Вообще в этом индустриальном районе Восточной Германии нам только один раз рассказали о том, как человек действительно успешно демонстрировал свою верность партии, т. е. не прикрывал отступление, не участвовал в патрулировании территории завода уже после того, как все кончилось, и не обращался за помощью в советский гарнизон, а устроил встречную демонстрацию. Эту историю рассказал нам старый социал-демократ, один из соучредителей местной организации СЕПГ, от которого уже в 1950 году коммунисты из заводского партийного начальства избавились. В порядке выходного пособия ему дали место коменданта в здании партийной школы, поэтому его верность партии осталась непоколебленной. Когда демонстрация, возглавляемая одним мастером, бывшим социал-демократом и членом производственного совета, проходила мимо партшколы и демонстранты попытались сорвать висевшие там плакаты, комендант со своими овчаркой и догом вышел на крыльцо и пригрозил спустить собак с поводка. Плакаты остались на месте. Они возвещали о том, что недавно жилой массив при сталелитейном комбинате «Ост» получил название «Сталинштадт».
Такая нонконформистская отвага встречалась редко. Чаще в рассказах звучал мотив страха и удивления. Как правило, респонденты открыто говорили, что рабочие волнения начались совершенно неожиданно, «как гром среди ясного неба». При этом у рассказчиков полностью отсутствовала какая бы то ни было рефлексия по поводу того, почему партийный аппарат дал так себя застать врасплох и почему оказались по разные стороны баррикад рабочие и те, кто якобы были их руководящей и направляющей силой. Некоторые респонденты говорило о «разбушевавшейся толпе», о «буянах», против которых следовало бы разрешить применять оружие.
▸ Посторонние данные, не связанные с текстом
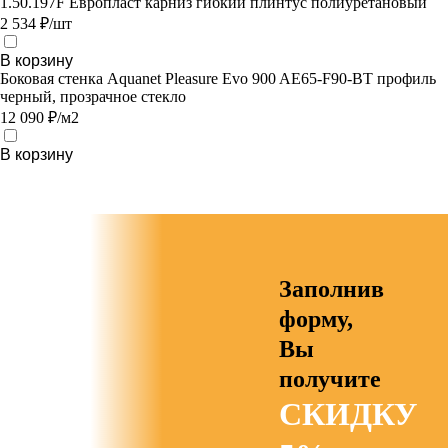
1.50.197F Европласт карниз гибкий плинтус полиуретановый
2 534 ₽/шт
В корзину
Боковая стенка Aquanet Pleasure Evo 900 AE65-F90-BT профиль
черный, прозрачное стекло
12 090 ₽/м2
В корзину
Заполнив
форму,
Вы
получите
СКИДКУ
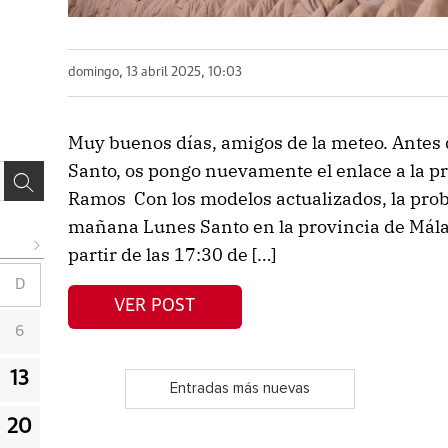
domingo, 13 abril 2025, 10:03
Muy buenos días, amigos de la meteo. Antes 
Santo, os pongo nuevamente el enlace a la 
Ramos Con los modelos actualizados, la prob
mañana Lunes Santo en la provincia de Málag
partir de las 17:30 de […]
D
VER POST
6
13
Entradas más nuevas
20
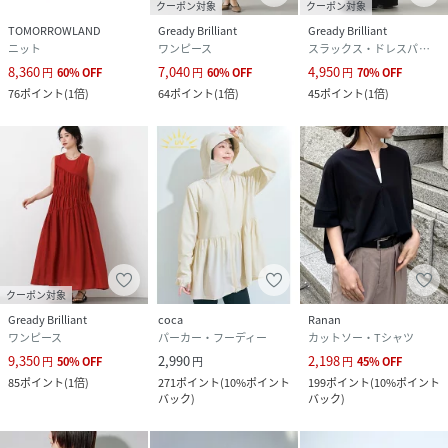
クーポン対象
クーポン対象
TOMORROWLAND
Gready Brilliant
Gready Brilliant
ニット
ワンピース
スラックス・ドレスパンツ
8,360
7,040
4,950
円
60
%
OFF
円
60
%
OFF
円
70
%
OFF
76
ポイント
(
1倍
)
64
ポイント
(
1倍
)
45
ポイント
(
1倍
)
クーポン対象
Gready Brilliant
coca
Ranan
ワンピース
パーカー・フーディー
カットソー・Tシャツ
9,350
2,990
2,198
円
50
%
OFF
円
円
45
%
OFF
85
ポイント
(
1倍
)
271
ポイント
(
10%ポイント
199
ポイント
(
10%ポイント
バック
)
バック
)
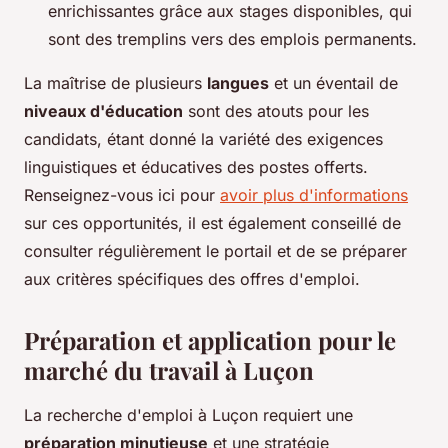
enrichissantes grâce aux stages disponibles, qui
sont des tremplins vers des emplois permanents.
La maîtrise de plusieurs
langues
et un éventail de
niveaux d'éducation
sont des atouts pour les
candidats, étant donné la variété des exigences
linguistiques et éducatives des postes offerts.
Renseignez-vous ici pour
avoir plus d'informations
sur ces opportunités, il est également conseillé de
consulter régulièrement le portail et de se préparer
aux critères spécifiques des offres d'emploi.
Préparation et application pour le
marché du travail à Luçon
La recherche d'emploi à Luçon requiert une
préparation minutieuse
et une stratégie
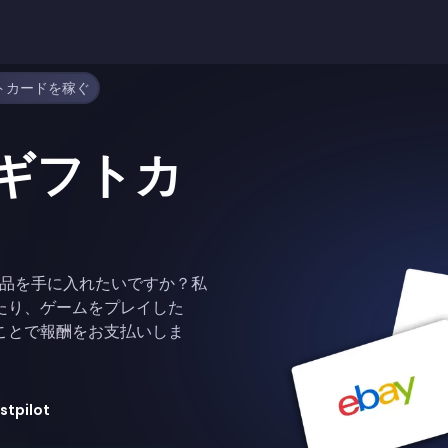
フトカードを稼ぐ
yギフトカ
商品を手に入れたいですか？私
たり、ゲームをプレイした
ことで報酬をお支払いしま
stpilot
Большинство же говорили о заговоре, причем никогда не называя поименно тех фашистов или западных империалистов, которые стояли за кулисами событий (между тем называемые по имени предводители забастовщиков были, как правило, известными прежде в городе социал-демократами). И наконец, отчужденность от рабочего базиса заложена часто в неуклюжих и самообличительных кодах функционерского языка, например, когда говорится, что «тогда была еще довольно большая часть трудящихся, которые не были политически подкованы и практически оказались сбиты с толку»; другой пример: дочь пекаря, прилежная студентка, в начале 1953 года вступила в партию, чтобы соответствовать критериям для должности редактора заводской газеты; она не понимала, как это рабочие могли подняться против своего государства, и объясняла это нам их необразованностью: «Коммунист – это должен быть очень образованнейший человек, а таких-то у нас ведь еще очень немного, надо честно сказать, потому что это – в перспективе, когда меня уже на свете не будет». Или такой пример: наш собеседник признает, что изменения линии партии часто оказываются необходимы, но добиваться их с помощью забастовок и демонстраций – это «нам чуждо».
Это сказала одна из немногих женщин среди «капитанов индустрии» ГДР, директор большого комбината, дочь рабочего, во время войны учившаяся в нацистском педагогическом вузе. В июне 1953 года она была женой директора местной партийной школы и хотя (или именно потому что) она была на восьмом месяце беременности, 17-го числа ее на служебной машине отправили в Берлин для передачи секретных документов в окруженный толпами демонстрантов Центральный комитет СЕПГ. Но уже на окраине города стало понятно, что на служебной машине проехать не удастся, и ей пришлось, прикрываясь своей беременностью, совершить изнурительный пеший марш, причем шофер, пошедший с нею вместе, постоянно уверял ее, что они уже почти пришли. Понятно, почему ей этот день запомнился как «сплошное мучение», тем более что, как она добавляет, «было жарко, как в пекле».
Берлинская сводка погоды гласит, однако, что в тот день был дождь. Жарко было в другом смысле. Но перевод политических ощущений в метеорологические метафоры («погоды на дворе», «оттепель») имеет в ГДР особую традицию, характеризуя большую политику как сферу в одно и то же время предзаданную и переменчивую, изменить которую человек не может, а должен к ней приспосабливаться. Те, кто приспособились к холодной войне, были не готовы к внезапно наступившей жаре. Такого рода проективные метафоры для обозначения страха и экзистенциальной неуверенности, которые возникли у функционеров при виде вырвавшихся из оков народных масс, встречаются то и дело в их воспоминаниях об этом неожиданном дне.